> [THE PROBLEM]: Can you give back the listing from the line containing "Field: Current. Source: ammeter." through the end, changing "sample entry" to "reference entry" and keeping everything else the same?

> [INPUT DATA]:
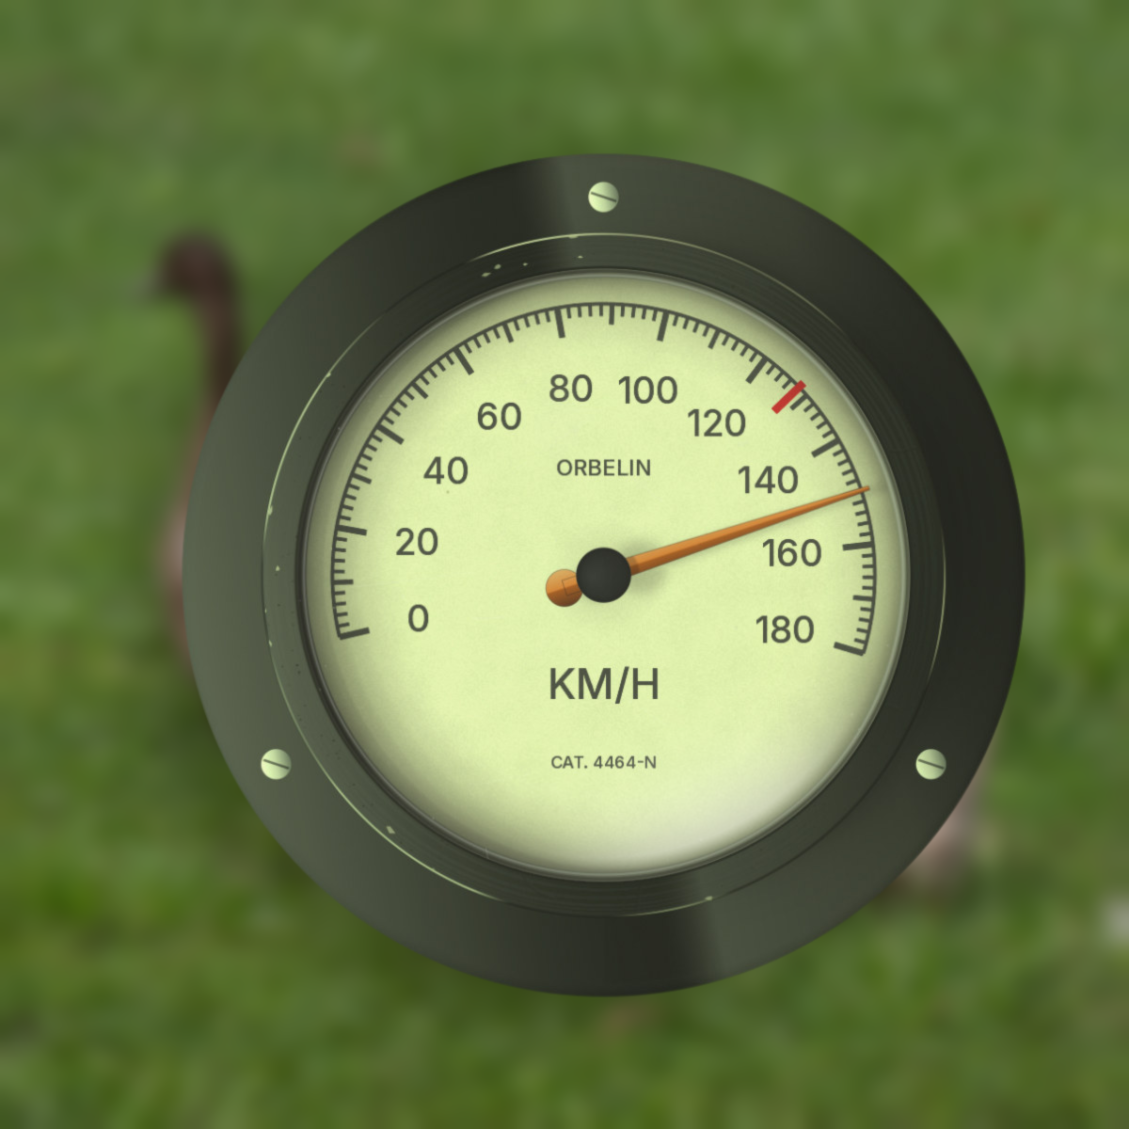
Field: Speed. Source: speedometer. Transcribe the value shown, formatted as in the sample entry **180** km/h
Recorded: **150** km/h
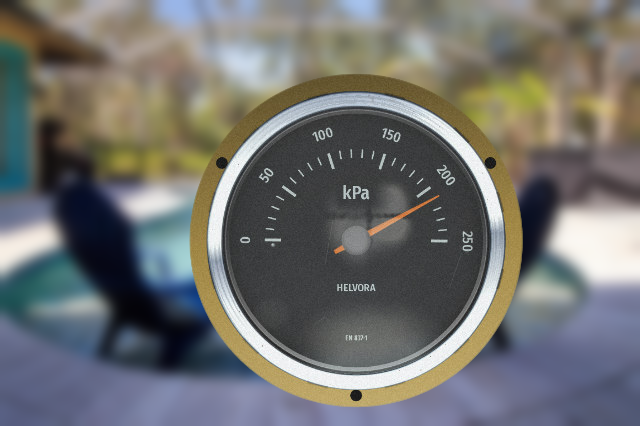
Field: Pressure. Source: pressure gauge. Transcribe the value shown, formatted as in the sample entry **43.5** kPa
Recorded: **210** kPa
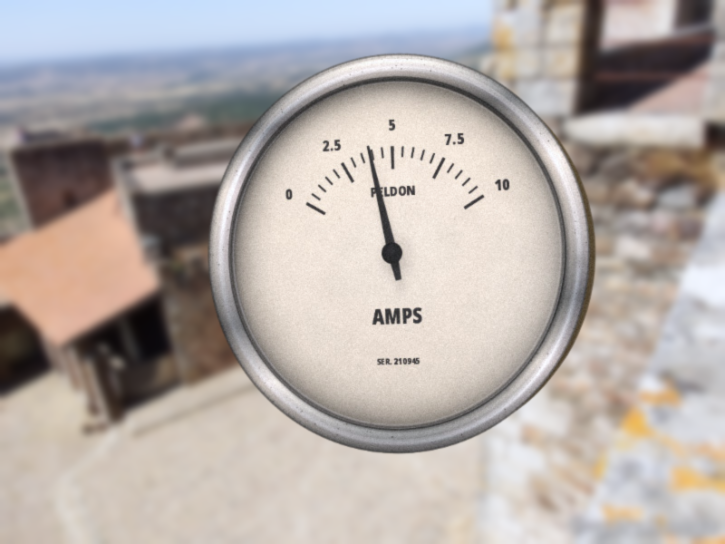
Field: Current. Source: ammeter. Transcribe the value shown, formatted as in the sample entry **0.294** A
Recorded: **4** A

> [WRITTEN REPLY]:
Field: Current. Source: ammeter. Transcribe the value shown, formatted as in the reference entry **0.294** A
Recorded: **4** A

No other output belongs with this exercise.